Having said that, I’m still very impressed with the Pocket Miku. The heart of the kit is the Yamaha NSX-1 chip. It supports eVocaloid, General MIDI, and one or two sound banks (the spec. sheet says that there’s the general purpose MIDI sound bank, RAS (real acoustic system) and a drum kit. RAS seems to be disabled, and the drum kit bank is the same as the percussive instruments you get when selecting channel 9 in the general MIDI sound bank).

With MIDI, you specify 1 of 16 channels to send messages to. Since, the NSX-39 uses USB, in Java you open up a receiver to the kit and send messages that way. Meaning that all 16 channels for that receiver go straight to the NSX-39 – you can play 16 instruments simultaneously on just the one Miku. Channel 0 is eVocaloid (in the Yamaha documentation, channel numbering starts at 1, not 0), and channel 9 is the drum kit. All other channels give you the general MIDI instruments.

The Perfect Guide and the Yamaha spec. break up MIDI commands into 4 major groups: regular MIDI messages (change volume, change program, note ON/OFF, etc.); control change messages (used to access reverb, modulation and brightness); NRPN messages (Non-Realtime Parameters, accessed via control change messages, that let you change the low frequency filter and vibrato) and SysEx (System Exclusive messages, that supposedly let you control pretty much any aspect of the NSX-39). For the most part, the only features that I’ve been able to get working consistently are: NoteON/OFF, pan, reverb, modulation, vibrato, LFO filter frequency, the drum kit, changing the eVocaloid vocabulary and reassigning the NSX-39 key sounds (kind of like having a “keypressed beep”).

A lot of the other stuff, like chorus, variation, and 90% of the SysEx features, are specific to the eVocaloid voice, and I can’t tell why Chorus and Variation aren’t doing anything. I really wish I had more examples to work with, and more complete documentation.

But, what I do have working makes for a pretty good DAW box as it stands. I can switch between the general MIDI instruments, drum kit and eVocaloid, and I can set up a sequencer to run all 16 channels at once. Which, given that the NSX-39 is only $50 USD, including tax, makes it a good deal for the price. Running the sounds through the modulator, adding reverb and then filtering the results is fun.

Data section –
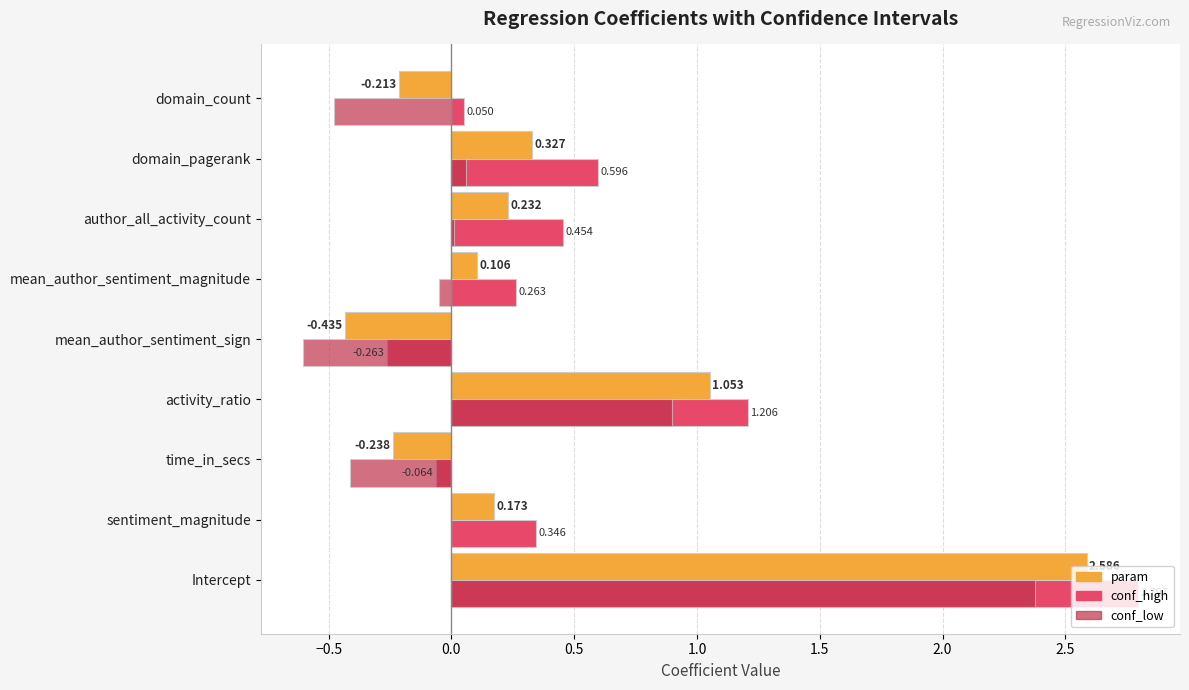

Where is conf_low nearest to the value 0?

sentiment_magnitude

The task –
From the Pocket Miku text, copy out word for word the stretch that starts at "But, what I" and runs up to and including "results is fun.".

Answer section –
But, what I do have working makes for a pretty good DAW box as it stands. I can switch between the general MIDI instruments, drum kit and eVocaloid, and I can set up a sequencer to run all 16 channels at once. Which, given that the NSX-39 is only $50 USD, including tax, makes it a good deal for the price. Running the sounds through the modulator, adding reverb and then filtering the results is fun.